Start of Collected data
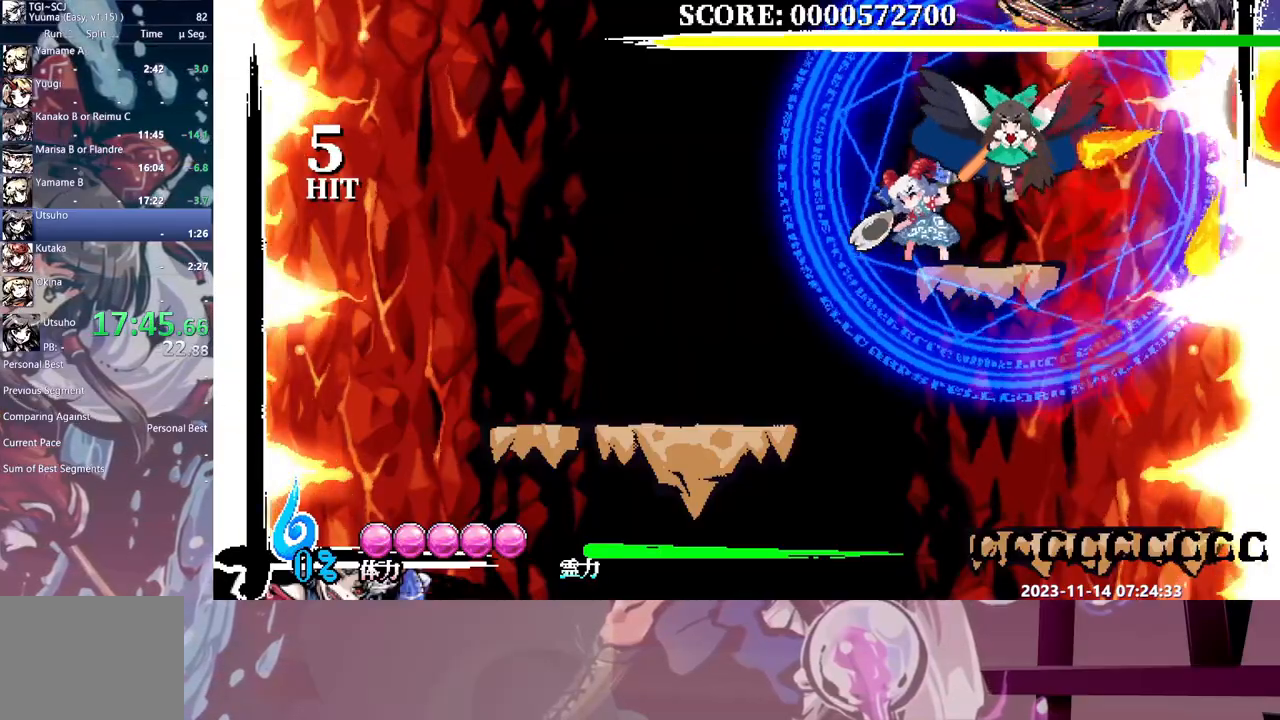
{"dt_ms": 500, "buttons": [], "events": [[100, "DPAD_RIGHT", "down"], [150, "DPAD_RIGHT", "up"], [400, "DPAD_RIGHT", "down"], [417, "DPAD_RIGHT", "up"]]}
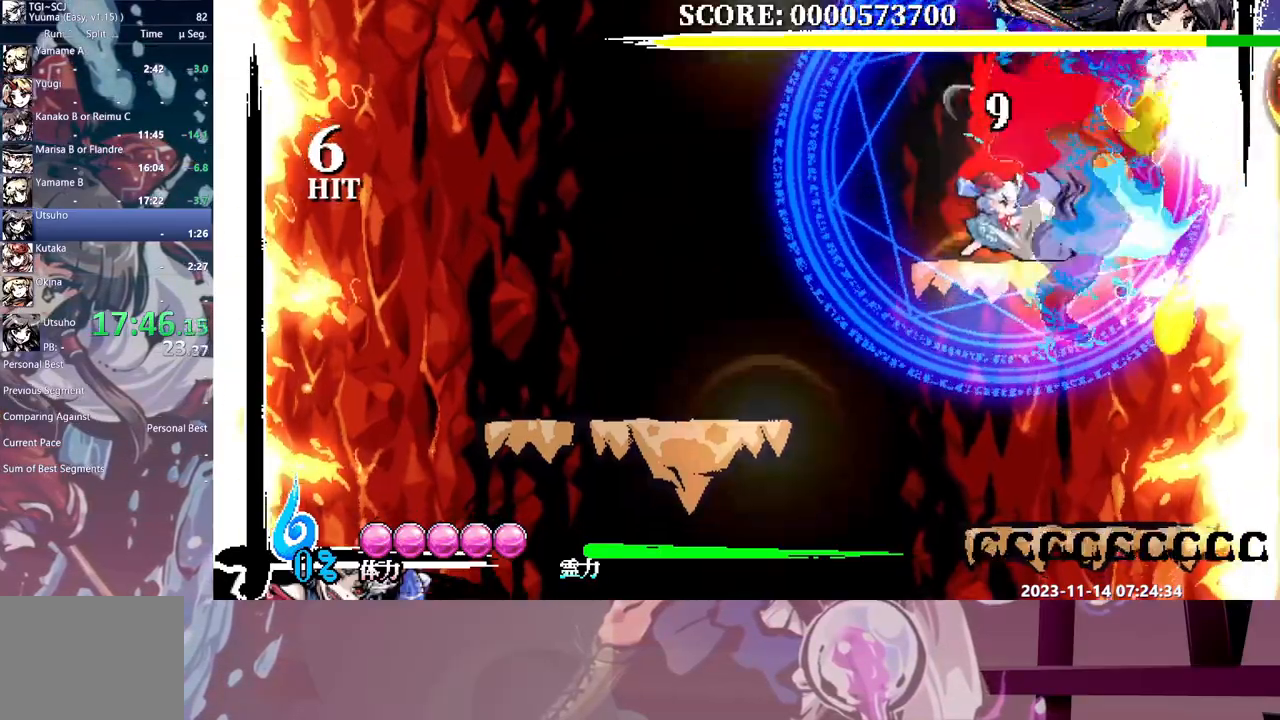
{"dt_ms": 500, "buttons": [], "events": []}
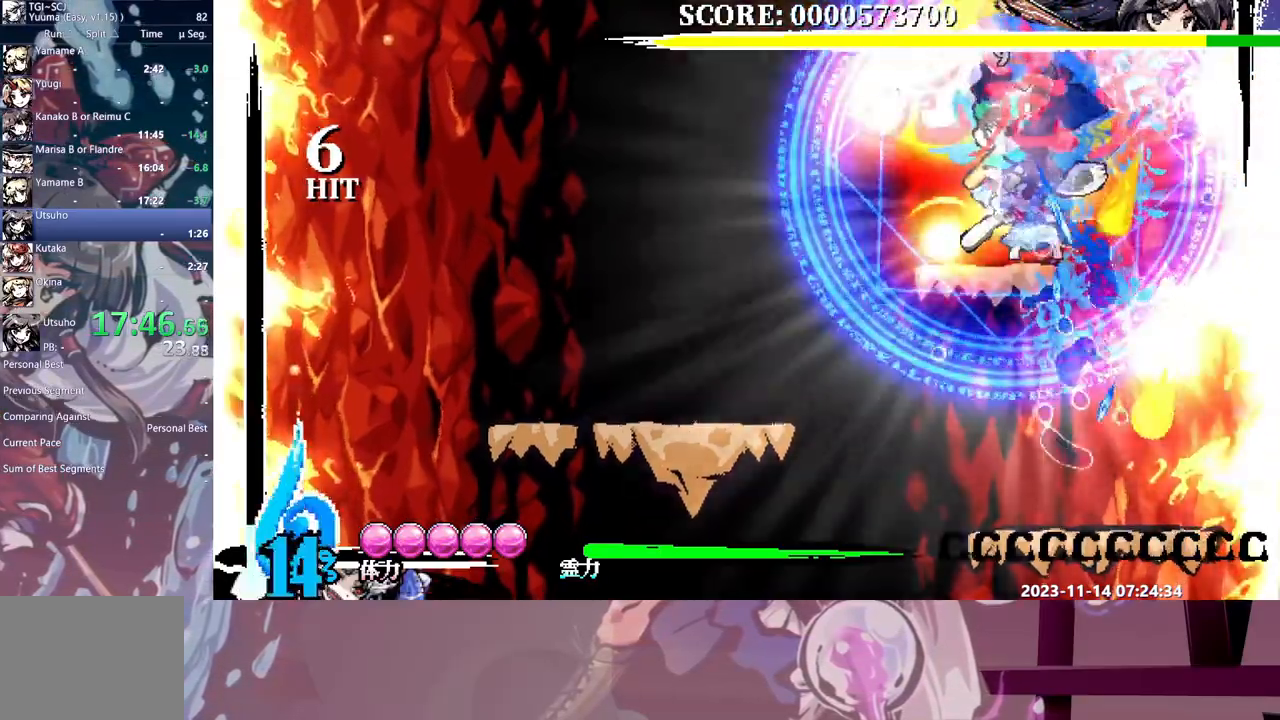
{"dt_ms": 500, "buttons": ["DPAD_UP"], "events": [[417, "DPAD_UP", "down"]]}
End of Collected data
Please print the data above once more, exactly and without images.

{"dt_ms": 500, "buttons": [], "events": [[100, "DPAD_RIGHT", "down"], [150, "DPAD_RIGHT", "up"], [400, "DPAD_RIGHT", "down"], [417, "DPAD_RIGHT", "up"]]}
{"dt_ms": 500, "buttons": [], "events": []}
{"dt_ms": 500, "buttons": ["DPAD_UP"], "events": [[417, "DPAD_UP", "down"]]}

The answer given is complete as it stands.